## Short exercise 1
Reproduce from the Local_LL_all documentation the passage starting at "Log-likelihood, New Candidate and Directional Derivative for L" and ending at "into that direction.".
## Short exercise 2
According to the Local_LL_all documentation, how does the function obtain its new candidate for \phi, and in which direction is the returned directional derivative taken? Answer in one to three sentences.

## Text
Local_LL_all: Log-likelihood, New Candidate and Directional Derivative for...
In logcondens: Estimate a Log-Concave Probability Density from Iid Observations

Local_LL_all

R Documentation

Log-likelihood, New Candidate and Directional Derivative for L

Computes the value of the log-likelihood function

L(\phi) = \sum_{i=1}^m w_i \phi(x_i) - \int_{x_1}^{x_m} \exp(\phi(t)) dt,

a new candidate for \phi via the Newton method as well as the directional derivative of {\bold{\phi}} \to L({\bold{\phi}}) into that direction.

Local_LL_all(x, w, phi)

`x`	Vector of independent and identically distributed numbers, with strictly increasing entries.
`w`	Optional vector of nonnegative weights corresponding to `{\bold{x}_m}`.
`phi`	Some vector `{\bold{\phi}}` of the same length as `{\bold{x}}` and `{\bold{w}}`.

`ll`	Value `L(\phi)` of the log-likelihood function at `\phi.`
`phi_new`	New candidate for `\phi` via the Newton-method, using the complete Hessian matrix.
`dirderiv`	Directional derivative of `\phi \to L(\phi)` into the direction `\phi_{new}.`

## Supplied information
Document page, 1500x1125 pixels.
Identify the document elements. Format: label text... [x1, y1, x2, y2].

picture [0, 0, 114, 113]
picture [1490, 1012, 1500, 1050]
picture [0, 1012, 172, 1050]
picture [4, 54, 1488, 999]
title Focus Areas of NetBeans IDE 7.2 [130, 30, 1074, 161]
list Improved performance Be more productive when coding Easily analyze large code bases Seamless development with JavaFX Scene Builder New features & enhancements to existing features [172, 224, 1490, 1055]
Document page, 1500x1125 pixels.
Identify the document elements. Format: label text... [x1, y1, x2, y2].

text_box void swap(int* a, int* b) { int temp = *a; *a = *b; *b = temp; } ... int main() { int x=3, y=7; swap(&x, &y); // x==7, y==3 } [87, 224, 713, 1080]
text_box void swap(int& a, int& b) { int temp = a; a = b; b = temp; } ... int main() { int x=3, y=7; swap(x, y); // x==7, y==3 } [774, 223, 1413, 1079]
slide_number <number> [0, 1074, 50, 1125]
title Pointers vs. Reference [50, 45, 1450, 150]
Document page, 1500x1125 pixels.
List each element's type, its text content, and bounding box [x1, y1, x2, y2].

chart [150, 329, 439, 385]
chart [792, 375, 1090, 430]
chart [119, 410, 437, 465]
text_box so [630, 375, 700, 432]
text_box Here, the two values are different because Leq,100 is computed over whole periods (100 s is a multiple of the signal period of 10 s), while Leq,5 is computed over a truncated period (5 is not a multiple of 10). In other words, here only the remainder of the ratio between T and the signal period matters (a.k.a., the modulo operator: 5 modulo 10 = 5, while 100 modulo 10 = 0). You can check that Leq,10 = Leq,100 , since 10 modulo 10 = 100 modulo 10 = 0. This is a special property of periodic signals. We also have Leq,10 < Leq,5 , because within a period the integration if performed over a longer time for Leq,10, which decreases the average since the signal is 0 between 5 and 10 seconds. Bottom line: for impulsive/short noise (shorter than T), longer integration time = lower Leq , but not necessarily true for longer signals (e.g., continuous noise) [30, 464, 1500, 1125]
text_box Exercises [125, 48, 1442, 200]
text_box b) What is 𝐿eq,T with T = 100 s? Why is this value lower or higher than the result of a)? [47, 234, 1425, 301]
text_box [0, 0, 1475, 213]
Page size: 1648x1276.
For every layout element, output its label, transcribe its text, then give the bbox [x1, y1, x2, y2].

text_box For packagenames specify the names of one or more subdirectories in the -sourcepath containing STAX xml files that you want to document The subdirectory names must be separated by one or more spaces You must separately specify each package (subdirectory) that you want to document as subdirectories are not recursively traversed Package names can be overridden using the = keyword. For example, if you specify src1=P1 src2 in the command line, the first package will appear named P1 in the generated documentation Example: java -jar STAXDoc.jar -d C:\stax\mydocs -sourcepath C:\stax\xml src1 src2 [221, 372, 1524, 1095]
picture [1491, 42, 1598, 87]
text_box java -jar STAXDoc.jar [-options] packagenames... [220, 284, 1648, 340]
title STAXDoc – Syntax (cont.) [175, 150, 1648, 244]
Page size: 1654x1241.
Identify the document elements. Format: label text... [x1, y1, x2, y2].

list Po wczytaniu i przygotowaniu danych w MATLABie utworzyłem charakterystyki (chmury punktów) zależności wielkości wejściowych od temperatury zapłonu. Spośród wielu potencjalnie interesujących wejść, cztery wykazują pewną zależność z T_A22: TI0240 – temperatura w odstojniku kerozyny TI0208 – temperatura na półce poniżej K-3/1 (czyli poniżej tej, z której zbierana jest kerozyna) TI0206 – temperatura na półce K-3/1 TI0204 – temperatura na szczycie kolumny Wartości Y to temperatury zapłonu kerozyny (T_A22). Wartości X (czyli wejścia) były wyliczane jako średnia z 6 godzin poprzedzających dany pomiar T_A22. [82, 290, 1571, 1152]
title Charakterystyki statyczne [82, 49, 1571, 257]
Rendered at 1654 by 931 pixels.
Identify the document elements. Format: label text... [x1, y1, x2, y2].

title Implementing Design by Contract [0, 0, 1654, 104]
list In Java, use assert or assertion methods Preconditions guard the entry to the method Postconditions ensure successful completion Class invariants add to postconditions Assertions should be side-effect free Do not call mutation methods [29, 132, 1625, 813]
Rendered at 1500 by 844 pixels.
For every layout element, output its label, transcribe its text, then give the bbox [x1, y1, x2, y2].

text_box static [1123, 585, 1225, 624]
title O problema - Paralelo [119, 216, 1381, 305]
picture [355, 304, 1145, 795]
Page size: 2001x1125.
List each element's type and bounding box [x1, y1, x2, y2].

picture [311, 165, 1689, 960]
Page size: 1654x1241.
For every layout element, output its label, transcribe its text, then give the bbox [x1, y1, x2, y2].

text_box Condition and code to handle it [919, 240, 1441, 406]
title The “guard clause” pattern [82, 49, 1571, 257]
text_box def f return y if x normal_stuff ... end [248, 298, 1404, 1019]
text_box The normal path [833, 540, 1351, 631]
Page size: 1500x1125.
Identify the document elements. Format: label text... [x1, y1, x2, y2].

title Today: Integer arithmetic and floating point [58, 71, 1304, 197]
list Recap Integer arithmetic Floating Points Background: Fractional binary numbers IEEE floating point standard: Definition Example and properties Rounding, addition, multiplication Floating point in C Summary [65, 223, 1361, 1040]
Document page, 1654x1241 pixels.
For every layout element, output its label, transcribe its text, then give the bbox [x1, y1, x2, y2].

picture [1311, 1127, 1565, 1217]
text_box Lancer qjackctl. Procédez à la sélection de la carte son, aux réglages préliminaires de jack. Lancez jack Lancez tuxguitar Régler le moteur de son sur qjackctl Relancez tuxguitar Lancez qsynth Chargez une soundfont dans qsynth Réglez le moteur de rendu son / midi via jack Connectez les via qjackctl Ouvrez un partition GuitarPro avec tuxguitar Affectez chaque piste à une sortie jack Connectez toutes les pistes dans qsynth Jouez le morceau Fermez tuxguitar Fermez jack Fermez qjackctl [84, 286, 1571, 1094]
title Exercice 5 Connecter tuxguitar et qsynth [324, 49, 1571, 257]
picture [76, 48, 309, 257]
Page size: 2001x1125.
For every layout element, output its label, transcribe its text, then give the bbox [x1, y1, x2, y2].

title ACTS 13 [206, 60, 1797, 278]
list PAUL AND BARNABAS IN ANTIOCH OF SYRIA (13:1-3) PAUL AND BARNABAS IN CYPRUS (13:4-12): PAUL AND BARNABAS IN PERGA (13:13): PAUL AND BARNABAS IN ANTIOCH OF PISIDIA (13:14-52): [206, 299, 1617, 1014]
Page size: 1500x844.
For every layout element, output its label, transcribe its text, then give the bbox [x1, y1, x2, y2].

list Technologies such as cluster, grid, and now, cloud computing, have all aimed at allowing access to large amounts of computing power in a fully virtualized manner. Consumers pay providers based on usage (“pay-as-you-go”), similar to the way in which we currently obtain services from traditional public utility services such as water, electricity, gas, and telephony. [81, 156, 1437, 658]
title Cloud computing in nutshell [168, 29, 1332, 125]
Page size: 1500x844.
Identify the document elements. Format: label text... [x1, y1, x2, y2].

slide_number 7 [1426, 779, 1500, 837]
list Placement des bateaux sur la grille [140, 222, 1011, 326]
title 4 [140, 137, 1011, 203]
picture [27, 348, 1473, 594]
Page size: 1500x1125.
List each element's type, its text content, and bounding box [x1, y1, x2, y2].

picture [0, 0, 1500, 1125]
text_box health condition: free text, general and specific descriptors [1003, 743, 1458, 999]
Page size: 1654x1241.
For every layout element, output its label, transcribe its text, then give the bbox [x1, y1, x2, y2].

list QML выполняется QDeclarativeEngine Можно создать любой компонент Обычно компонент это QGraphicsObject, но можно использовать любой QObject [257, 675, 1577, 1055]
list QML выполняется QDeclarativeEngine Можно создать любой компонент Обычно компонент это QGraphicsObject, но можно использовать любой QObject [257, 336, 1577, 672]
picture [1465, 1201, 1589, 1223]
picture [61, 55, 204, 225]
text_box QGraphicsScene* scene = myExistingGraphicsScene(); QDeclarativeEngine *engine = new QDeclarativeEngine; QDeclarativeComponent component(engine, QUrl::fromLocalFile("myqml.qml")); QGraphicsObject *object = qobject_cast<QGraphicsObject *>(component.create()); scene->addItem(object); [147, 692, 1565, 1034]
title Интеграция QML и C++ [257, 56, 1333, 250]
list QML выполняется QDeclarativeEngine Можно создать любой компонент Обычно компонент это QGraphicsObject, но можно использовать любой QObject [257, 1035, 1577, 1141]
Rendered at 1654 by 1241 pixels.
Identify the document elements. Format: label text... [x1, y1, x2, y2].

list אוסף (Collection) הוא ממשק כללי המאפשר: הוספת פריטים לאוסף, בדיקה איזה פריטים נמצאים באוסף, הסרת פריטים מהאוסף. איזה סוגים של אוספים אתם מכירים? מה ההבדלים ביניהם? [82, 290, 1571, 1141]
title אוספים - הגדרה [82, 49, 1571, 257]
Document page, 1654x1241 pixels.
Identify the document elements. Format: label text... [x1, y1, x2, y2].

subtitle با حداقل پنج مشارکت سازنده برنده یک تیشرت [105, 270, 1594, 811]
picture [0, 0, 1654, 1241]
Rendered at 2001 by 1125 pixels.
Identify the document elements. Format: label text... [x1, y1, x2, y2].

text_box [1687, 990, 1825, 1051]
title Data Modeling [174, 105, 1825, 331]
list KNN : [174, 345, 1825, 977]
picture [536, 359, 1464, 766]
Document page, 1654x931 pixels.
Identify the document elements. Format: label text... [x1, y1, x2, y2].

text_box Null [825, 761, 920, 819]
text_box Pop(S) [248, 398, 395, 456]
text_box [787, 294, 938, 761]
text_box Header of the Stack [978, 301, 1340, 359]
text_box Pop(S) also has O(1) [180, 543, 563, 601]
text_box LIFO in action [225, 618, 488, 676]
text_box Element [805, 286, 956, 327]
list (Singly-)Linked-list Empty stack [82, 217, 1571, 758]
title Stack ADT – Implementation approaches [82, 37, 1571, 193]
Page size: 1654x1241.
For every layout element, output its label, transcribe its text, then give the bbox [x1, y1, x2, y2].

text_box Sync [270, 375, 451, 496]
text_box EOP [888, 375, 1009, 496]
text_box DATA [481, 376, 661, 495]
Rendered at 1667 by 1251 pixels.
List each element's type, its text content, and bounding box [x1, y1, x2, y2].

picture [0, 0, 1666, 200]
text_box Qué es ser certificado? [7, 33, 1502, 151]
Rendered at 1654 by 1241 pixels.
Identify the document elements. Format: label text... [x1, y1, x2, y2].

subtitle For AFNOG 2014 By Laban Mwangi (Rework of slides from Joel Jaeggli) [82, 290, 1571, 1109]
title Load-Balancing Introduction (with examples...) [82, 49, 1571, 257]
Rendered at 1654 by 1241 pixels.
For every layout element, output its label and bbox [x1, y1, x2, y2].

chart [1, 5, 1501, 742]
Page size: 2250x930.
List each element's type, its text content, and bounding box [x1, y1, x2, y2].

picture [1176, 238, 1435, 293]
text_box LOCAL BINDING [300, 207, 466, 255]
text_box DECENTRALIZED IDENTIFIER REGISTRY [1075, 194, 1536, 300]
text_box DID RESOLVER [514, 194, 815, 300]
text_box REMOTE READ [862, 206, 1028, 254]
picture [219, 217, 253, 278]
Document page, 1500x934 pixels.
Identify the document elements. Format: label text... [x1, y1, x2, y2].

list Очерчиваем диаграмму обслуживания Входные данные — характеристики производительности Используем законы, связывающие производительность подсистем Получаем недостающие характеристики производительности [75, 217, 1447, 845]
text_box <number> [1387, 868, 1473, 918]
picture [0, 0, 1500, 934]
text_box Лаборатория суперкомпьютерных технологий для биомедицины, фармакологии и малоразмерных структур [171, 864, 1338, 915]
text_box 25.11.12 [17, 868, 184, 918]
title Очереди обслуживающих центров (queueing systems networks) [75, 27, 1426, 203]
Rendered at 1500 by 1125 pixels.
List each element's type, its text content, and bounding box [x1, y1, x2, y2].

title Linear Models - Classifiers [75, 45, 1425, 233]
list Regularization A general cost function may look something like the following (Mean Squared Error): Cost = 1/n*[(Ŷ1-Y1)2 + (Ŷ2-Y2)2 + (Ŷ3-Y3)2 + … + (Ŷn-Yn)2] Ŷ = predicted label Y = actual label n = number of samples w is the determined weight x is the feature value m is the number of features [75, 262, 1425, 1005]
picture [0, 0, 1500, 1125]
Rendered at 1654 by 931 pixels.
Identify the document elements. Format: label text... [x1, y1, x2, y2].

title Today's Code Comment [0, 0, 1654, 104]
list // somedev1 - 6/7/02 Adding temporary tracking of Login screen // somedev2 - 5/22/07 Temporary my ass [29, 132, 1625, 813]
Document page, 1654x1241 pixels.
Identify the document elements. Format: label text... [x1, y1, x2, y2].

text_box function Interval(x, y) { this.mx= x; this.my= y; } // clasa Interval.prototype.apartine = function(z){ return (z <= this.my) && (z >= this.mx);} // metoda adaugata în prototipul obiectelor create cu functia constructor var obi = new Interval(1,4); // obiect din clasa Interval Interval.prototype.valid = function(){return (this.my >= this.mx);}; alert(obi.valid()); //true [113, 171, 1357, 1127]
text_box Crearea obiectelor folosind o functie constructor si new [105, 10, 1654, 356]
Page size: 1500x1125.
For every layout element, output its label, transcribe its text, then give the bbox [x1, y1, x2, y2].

## Written solution 1
Log-likelihood, New Candidate and Directional Derivative for L

Computes the value of the log-likelihood function

L(\phi) = \sum_{i=1}^m w_i \phi(x_i) - \int_{x_1}^{x_m} \exp(\phi(t)) dt,

a new candidate for \phi via the Newton method as well as the directional derivative of {\bold{\phi}} \to L({\bold{\phi}}) into that direction.

## Written solution 2
The new candidate, returned as `phi_new`, is obtained via the Newton method using the complete Hessian matrix. The returned directional derivative, `dirderiv`, is that of \phi \to L(\phi) into the direction of this new candidate, \phi_{new}.